How long does an auto tune take?


----------



## evoo4u (31/5/17)

I tried auto-tuning, but in my setup, it just screwed things up, so I took Adr_0's advice, and manually tuned. Pretty good now, with temp being held within a 0.3C band at the probe. So in the mash-tun, it evens out beautifully.


----------



## barls (31/5/17)

an hour or so but i set then walk away.
its more about getting a base line to then tweak from.


----------



## Hermies (13/6/17)

Thanks Adr_0 I am greatfull that we have an electronics wizard like yourself on this site . I have approx 5mt of copper coil in my 7.5lt pot and am heating it with a 2400W immersion heater . The question is ,I have a difference between the liquid out into the mash tun @ 67.7* it is 1* under the SV and the difference increases as I raise the temp higher at 87.7* it reads 84.6* . Is there a way of decreasing that difference ? I have an rkc CD101 .


----------



## Hermies (4/12/17)

Just recently purchased a new PID from Inkbird thought my old PID was going haywire , set up the new PID and it was doing a similar thing to my old PID turned out it was the temp sensor was playing up .Slaps hand on forehead .


----------



## davidanunn (11/10/18)

Hermies said:


> Just recently purchased a new PID from Inkbird thought my old PID was going haywire , set up the new PID and it was doing a similar thing to my old PID turned out it was the temp sensor was playing up .Slaps hand on forehead .

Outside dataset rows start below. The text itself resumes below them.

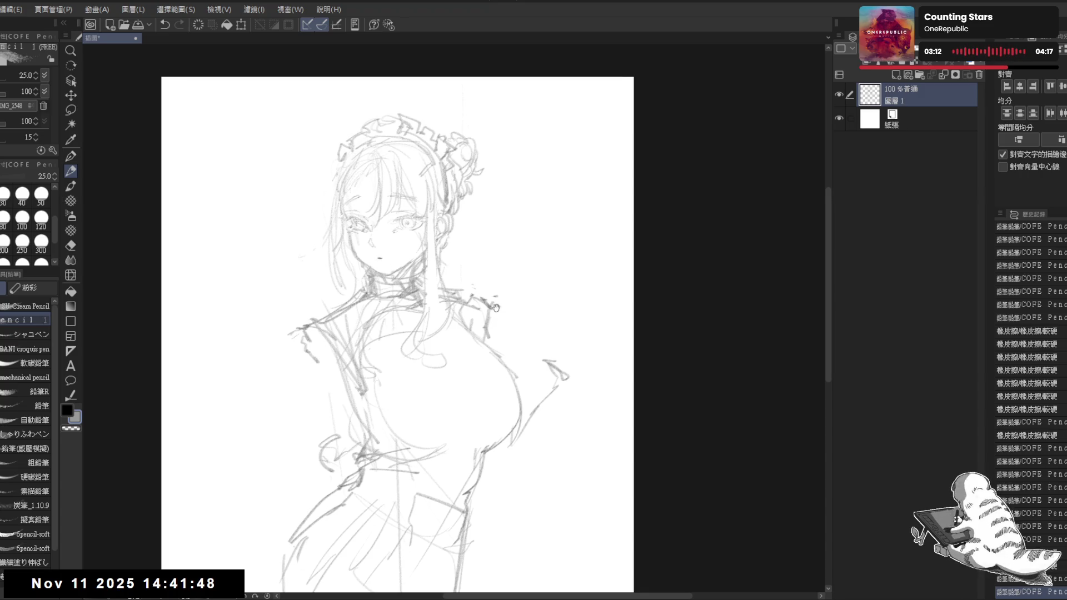
scroll(397, 334, "down", 1)
key("e")
left_click_drag(462, 334, 446, 345)
key("p")
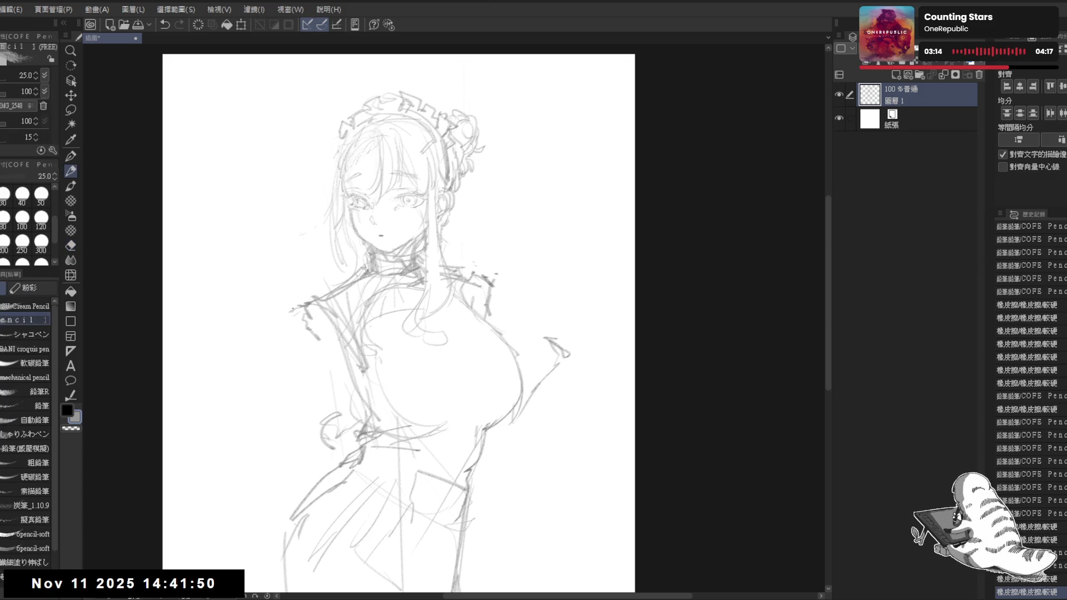
left_click(377, 508)
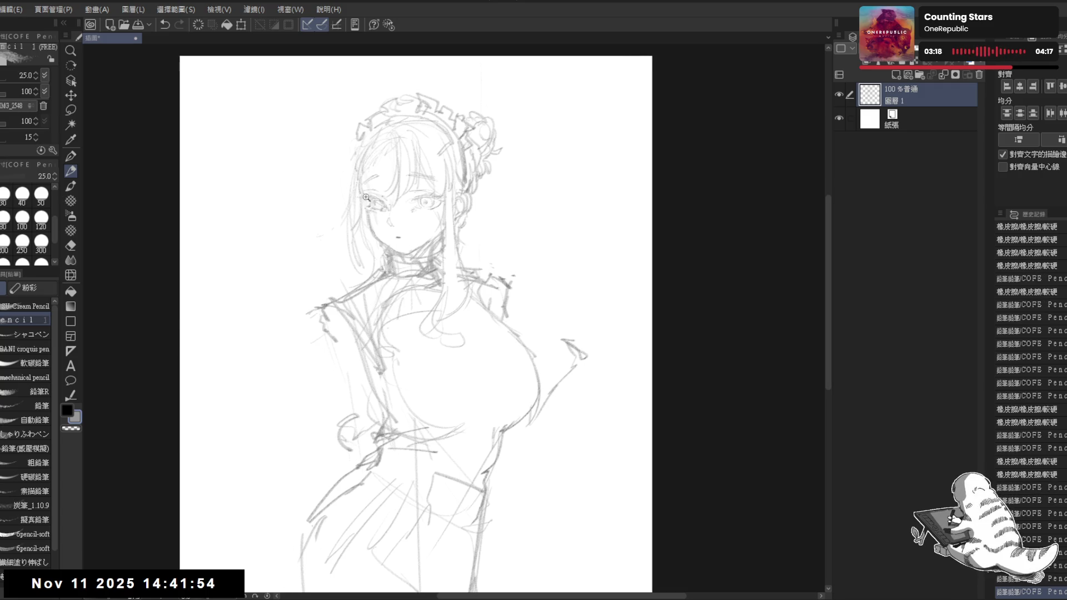
- Start redrawing the bangs with a stroke across the hair above the eyes
scroll(386, 180, "up", 2)
key("e")
left_click(387, 180)
key("p")
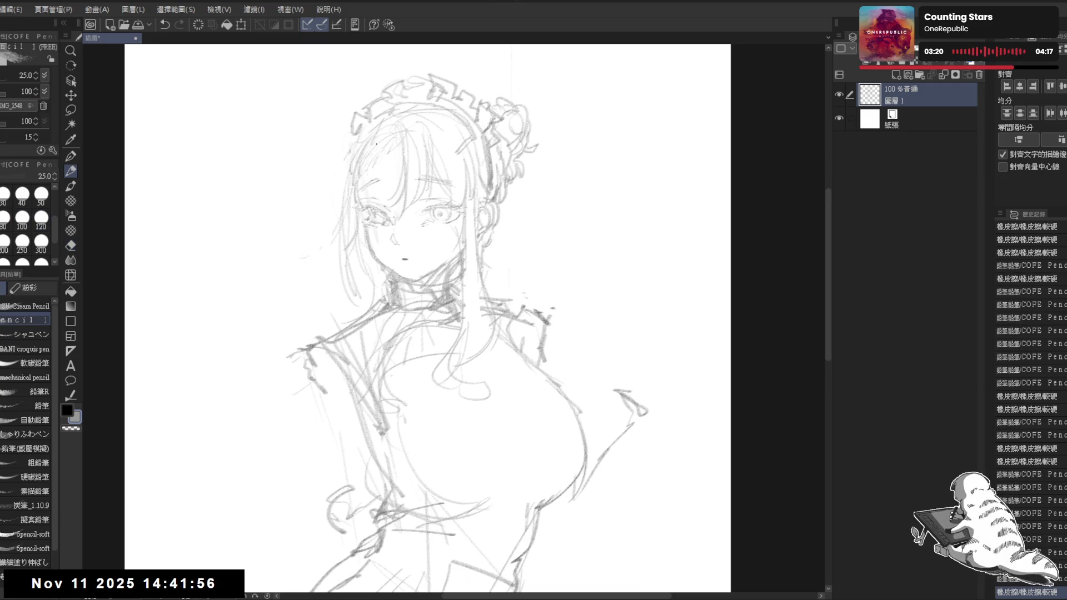
key("e")
key("p")
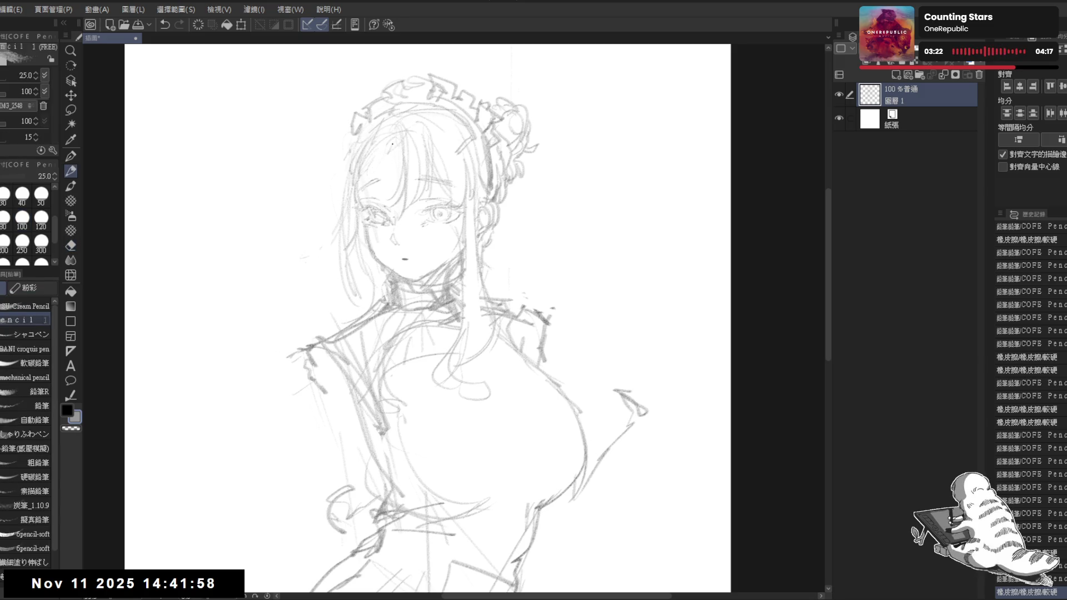
mouse_move(384, 142)
left_mouse_down()
mouse_move(384, 179)
mouse_move(398, 197)
mouse_move(467, 205)
left_mouse_up()
- Add more bang strokes near the hair clip, cleaning with the eraser, then zoom out
key("e")
key("p")
key("e")
key("p")
left_click_drag(428, 131, 463, 160)
key("e")
key("p")
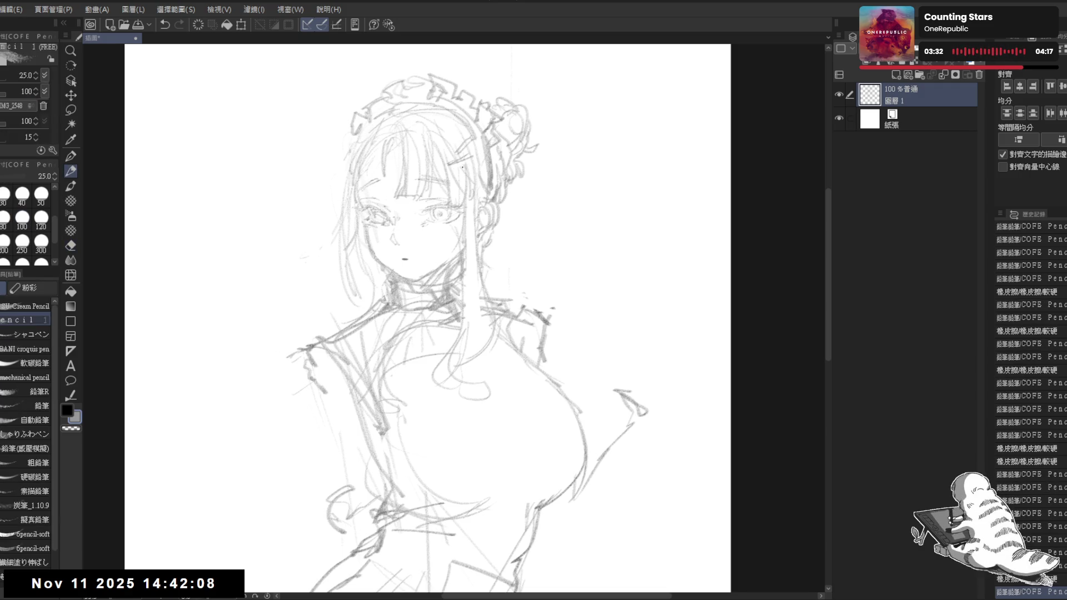
scroll(428, 317, "down", 1)
scroll(428, 317, "down", 2)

Hey Hermies, wondering if I have the same issue. The SYL-2352 PID on my boil kettle shows temp sensor dropping in and out, and eventually goes loopy, flashing all sorts of numbers before freezing. Comes back after being powered down a while. Is that anything like you saw?

Cheers,

David


----------



## Hermies (12/10/18)

davidanunn said:


> Hey Hermies, wondering if I have the same issue. The SYL-2352 PID on my boil kettle shows temp sensor dropping in and out, and eventually goes loopy, flashing all sorts of numbers before freezing. Comes back after being powered down a while. Is that anything like you saw?
> 
> Cheers,
> 
> David


Same problem


----------



## davidanunn (19/10/18)

Hermies said:


> Same problem



Bewdy, thanks!


----------